The third project is, “Prevalence of microplastics in the oyster and water samples from Chesapeake Bay in Virginia.” Microplastics are a global environmental issue with negative impacts on marine organisms, ecosystems, and seafood industries. Filter-feeding bivalves, such as oysters, are exposed to microplastics to a greater extent than other fauna, resulting in bioaccumulation of microplastics in oysters, reduced yield in aquaculture and fisheries, and possibly the ingestion of microplastics by humans. However, available data on microplastics concentration in oysters is scarce, even though they can potentially affect the millions of dollars of economic yields of oyster farming. Despite the increasing number of the studies in the field of microplastics, the scientific gaps are: (a) lack of available information on abundance, type and characterization of microplastics in estuaries; (b) lack of environmentally-realistic exposure study based on abundance and types of microplastics in the environment.
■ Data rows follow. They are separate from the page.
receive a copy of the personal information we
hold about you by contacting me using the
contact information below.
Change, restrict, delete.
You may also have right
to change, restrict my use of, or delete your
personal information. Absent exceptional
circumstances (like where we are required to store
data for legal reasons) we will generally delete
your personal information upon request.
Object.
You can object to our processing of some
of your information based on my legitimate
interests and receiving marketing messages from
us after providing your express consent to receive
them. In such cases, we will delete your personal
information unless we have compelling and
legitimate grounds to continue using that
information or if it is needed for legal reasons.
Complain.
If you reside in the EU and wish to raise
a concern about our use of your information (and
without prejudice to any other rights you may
The project team includes Coastal@VT faculty affiliates Reza Ovissipour from the Virginia Seafood AREC, and Holly Kindsvater and Leandro Castello from Fish and Wildlife Conservation.

And the fourth project is, “A new urban growth model (MuST) for selected coastal cities of the eastern US.” Globally, coastal ecosystems are under increasing pressure from population and urban growth, sea level rise, and climate change. Reliable models of these changes can help land/water managers and decision-makers plan for and mitigate undesirable outcomes to better meet societal needs. Focusing on urban growth, the main objective of this research is to develop a novel multifaceted spatial-temporal (MuST) framework for efficient modelling, accurate prediction, and comprehensive analysis of coastal urban growth with meaningful interpretation and inference. For selected coastal cities, the team will predict urban expansion over the next 30 years (2020-2050). The project team includes Coastal@VT faculty affiliates Yang Shao from Geography and  Xinwei Deng and Shyam Ranganathan from Statistics.

We are excited to see what interesting results these projects will bring!